▸ Dataset
■ ■ ■ ■
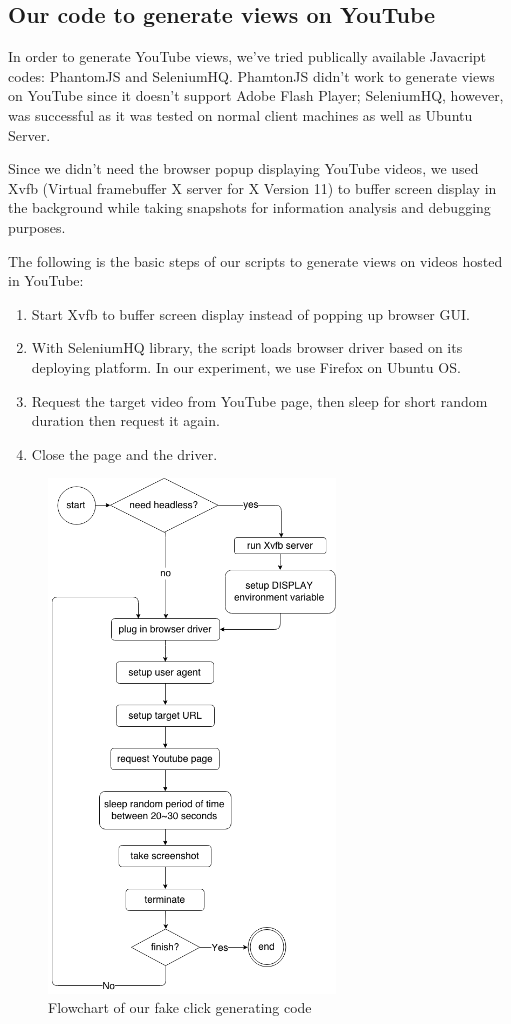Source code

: \documentclass[conference]{IEEEtran}
\begin{document}
\subsection{Our code to generate views on YouTube}

In order to generate YouTube views, we've tried publically available Javacript codes: PhantomJS and SeleniumHQ. PhamtonJS didn’t work to generate views on YouTube since it doesn’t support Adobe Flash Player; SeleniumHQ, however, was successful as it was tested on normal client machines as well as Ubuntu Server.

Since we didn’t need the browser popup displaying YouTube videos, we used Xvfb (Virtual framebuffer X server for X Version 11) to buffer screen display in the background while taking snapshots for information analysis and debugging purposes.

The following is the basic steps of our scripts to generate views on videos hosted in YouTube:

\begin{enumerate}
  \item Start Xvfb to buffer screen display instead of popping up browser GUI.
  \item With SeleniumHQ library, the script loads browser driver based on its deploying platform. In our experiment, we use Firefox on Ubuntu OS.
  \item Request the target video from YouTube page, then sleep for short random duration then request it again.
  \item Close the page and the driver.
\end{enumerate}

\begin{figure}
  \centering
  \includegraphics[width=3.0in]{flowchart}
  \caption{Flowchart of our fake click generating code}
\end{figure}
\end{document}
■ ■ ■ ■
Each line from the start of the listing above through the line with "on Ubuntu OS." is what to output, exactly as written and without pictures.

Source code

: \documentclass[conference]{IEEEtran}
\begin{document}
\subsection{Our code to generate views on YouTube}

In order to generate YouTube views, we've tried publically available Javacript codes: PhantomJS and SeleniumHQ. PhamtonJS didn’t work to generate views on YouTube since it doesn’t support Adobe Flash Player; SeleniumHQ, however, was successful as it was tested on normal client machines as well as Ubuntu Server.

Since we didn’t need the browser popup displaying YouTube videos, we used Xvfb (Virtual framebuffer X server for X Version 11) to buffer screen display in the background while taking snapshots for information analysis and debugging purposes.

The following is the basic steps of our scripts to generate views on videos hosted in YouTube:

\begin{enumerate}
  \item Start Xvfb to buffer screen display instead of popping up browser GUI.
  \item With SeleniumHQ library, the script loads browser driver based on its deploying platform. In our experiment, we use Firefox on Ubuntu OS.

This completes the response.